# Testo di studio:
==================================================
Se pensavate che la parola 1917 volesse indicare una data
epica, particolarmente amata in un luogo di marxisti inveterati come
Carmilla, ebbene vi siete sbagliati. Il 1917 di cui tratto è l’omonimo
film di Sam Mendes, che con la Rivoluzione d’Ottobre non c’entra nulla, se non il contesto, la Grande Guerra,
nel quale milioni di soldati hanno vissuto lo scempio della guerra
imperialista e non pochi hanno accarezzato l’idea di una rivoluzione
sociale con due semplici parole “pace” e “pane”.
Ma attenzione, non si va a vedere 1917, come se si andasse a vedere Salvate il soldato Ryan di Steven Spielberg, che come Fury di David Ayer, mostra le atrocità della guerra ma sempre con una vena di retorica patriottica. E neppure il più realistico Dunkerque di Chistopher Nolan. In 1917
di patria non ce ne è. E non c’è neppure alcuna mitologia dell’eroe,
anche se l’eroe c’è, ma non per una bandiera bensì per evitare una
carneficina e per un debito d’onore verso un amico.
Insomma, 1917, se ha vinto tra statuette nella notte degli
Oscar: miglior sonoro, migliore fotografia e migliori effetti speciali
una ragione c’è. E aveva ben dieci nomination, compreso quella come
miglior film. È una pellicola cruda, reale, che non lascia nulla a
un’estetica dell’orrore, ma è semplicemente orrore. Ma è anche e
soprattutto la storia di un’amicizia difesa oltre l’impossibile.
La struttura narrativa lo colloca nel sottogenere del war road movie come Fury,
una storia itinerante fatta di suspence, atrocità e momenti di poesia,
senza nulla concedere agli espedienti enfatici anche quando gli incontri
casuali potrebbero farli emergere con facilità. Per questo 1917
è un racconto della realtà per quella che è. E non è un caso che il
film si basi su una storia realmente accaduta, appunto nell’aprile del
1917: quella dei racconti di guerra del nonno del regista Alfred Hubert Mendes, che aveva combattuto per due anni sul fronte francese nella 1st Rifle Brigade.
==================================================
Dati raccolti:
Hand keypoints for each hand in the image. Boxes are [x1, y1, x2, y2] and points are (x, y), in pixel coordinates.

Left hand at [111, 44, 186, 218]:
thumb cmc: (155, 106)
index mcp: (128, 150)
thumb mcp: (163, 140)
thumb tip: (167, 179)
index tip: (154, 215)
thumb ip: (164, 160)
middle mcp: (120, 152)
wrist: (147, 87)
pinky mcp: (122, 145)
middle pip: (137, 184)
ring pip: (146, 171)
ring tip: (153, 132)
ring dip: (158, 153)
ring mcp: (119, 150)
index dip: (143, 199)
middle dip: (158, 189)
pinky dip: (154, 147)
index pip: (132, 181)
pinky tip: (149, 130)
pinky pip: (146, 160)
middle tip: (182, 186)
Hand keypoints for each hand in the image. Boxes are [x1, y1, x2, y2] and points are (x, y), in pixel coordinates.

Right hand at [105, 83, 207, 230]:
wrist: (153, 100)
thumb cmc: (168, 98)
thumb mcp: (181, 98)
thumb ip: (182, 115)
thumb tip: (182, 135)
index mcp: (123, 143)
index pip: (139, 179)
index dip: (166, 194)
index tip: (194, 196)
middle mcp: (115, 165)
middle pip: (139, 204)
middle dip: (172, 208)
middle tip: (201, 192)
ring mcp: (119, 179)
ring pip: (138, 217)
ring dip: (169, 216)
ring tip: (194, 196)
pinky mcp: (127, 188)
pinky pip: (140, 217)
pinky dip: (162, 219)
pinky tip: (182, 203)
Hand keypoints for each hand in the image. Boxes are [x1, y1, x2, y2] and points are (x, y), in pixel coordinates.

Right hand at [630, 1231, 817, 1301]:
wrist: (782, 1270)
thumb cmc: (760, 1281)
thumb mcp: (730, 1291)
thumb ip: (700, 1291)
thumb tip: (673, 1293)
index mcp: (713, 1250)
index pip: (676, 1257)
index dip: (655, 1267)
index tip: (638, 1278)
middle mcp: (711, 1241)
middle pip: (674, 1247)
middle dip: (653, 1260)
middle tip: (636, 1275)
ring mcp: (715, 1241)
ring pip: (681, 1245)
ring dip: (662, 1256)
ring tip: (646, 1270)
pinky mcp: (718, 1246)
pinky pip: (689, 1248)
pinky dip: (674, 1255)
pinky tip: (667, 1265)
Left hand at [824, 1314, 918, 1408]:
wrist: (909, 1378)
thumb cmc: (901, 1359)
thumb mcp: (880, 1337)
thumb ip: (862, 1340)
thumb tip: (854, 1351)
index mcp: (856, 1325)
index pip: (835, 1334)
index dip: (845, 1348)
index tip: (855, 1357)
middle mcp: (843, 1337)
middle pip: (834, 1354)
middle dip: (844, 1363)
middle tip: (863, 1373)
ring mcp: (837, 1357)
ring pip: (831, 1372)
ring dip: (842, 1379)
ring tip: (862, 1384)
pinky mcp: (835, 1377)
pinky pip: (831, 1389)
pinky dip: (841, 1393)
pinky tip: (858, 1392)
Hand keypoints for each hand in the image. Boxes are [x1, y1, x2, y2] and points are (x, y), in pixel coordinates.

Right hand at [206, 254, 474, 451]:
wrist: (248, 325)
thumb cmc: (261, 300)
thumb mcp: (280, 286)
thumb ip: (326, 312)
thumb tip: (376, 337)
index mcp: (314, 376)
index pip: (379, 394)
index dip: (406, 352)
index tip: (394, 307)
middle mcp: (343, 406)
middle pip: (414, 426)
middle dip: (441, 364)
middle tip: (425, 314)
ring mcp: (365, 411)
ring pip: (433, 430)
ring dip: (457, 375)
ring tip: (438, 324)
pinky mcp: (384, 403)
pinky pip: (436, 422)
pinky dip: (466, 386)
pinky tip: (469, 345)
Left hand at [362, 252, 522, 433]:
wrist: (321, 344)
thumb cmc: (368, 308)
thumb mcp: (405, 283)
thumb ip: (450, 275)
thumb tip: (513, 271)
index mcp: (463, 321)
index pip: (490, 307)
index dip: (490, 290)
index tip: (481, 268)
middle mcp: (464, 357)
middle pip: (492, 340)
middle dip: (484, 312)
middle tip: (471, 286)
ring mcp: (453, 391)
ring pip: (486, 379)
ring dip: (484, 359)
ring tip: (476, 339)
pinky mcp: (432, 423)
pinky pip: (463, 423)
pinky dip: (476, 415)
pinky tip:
==================================================
# Compito richiesto 1:
Secondo il testo sul film 1917, su quali racconti si basa la storia del film?
# Compito richiesto 2:
Prosegui il testo sul film 1917 a partire dall'ultima frase riportata.
L'elenco non ha alcun ruolo in questo lavoro.

# Risposta 1:
Sui racconti di guerra del nonno del regista, Alfred Hubert Mendes, che aveva combattuto per due anni sul fronte francese nella 1st Rifle Brigade.

# Risposta 2:
Qui la guerra è la Grande Guerra, dove i soldati cadevano come mosche
nella folle corsa ordinata da ufficiali dementi agli ordini a loro
volta da comandi ancora più dementi, falciati dalle mitragliatrici,
fatti a pezzi dall’artiglieria avversa. A tratti emerge il crudele
tritacarne visto ne Gli anni spezzati, di un altro grande regista, Peter Weir.
Non c’è ribellione verso il proprio destino, ma solo lotta per la sopravvivenza: uccidi per non morire. Sopravvivi
per arrivare in tempo, tra atmosfere cupe e notturne illuminate da
fuochi e bengala e giorni di sole in cui la natura, con le sue campagne
fatte di campi e fiori, stride nel gioco macabro e crudele che gli
uomini fanno sotto e sopra quei cieli.
Una nota registica: l’uso lineare di piani sequenza soprattutto nelle
scene di trincea danno un ritmo veloce e creano la giusta suspence.
Nell’uso appropriato di questa tecnica di ripresa, generalmente a
steadycam, si comprende meglio come abbiano fatto scuola mostri sacri
come Kubrick e Scorsese.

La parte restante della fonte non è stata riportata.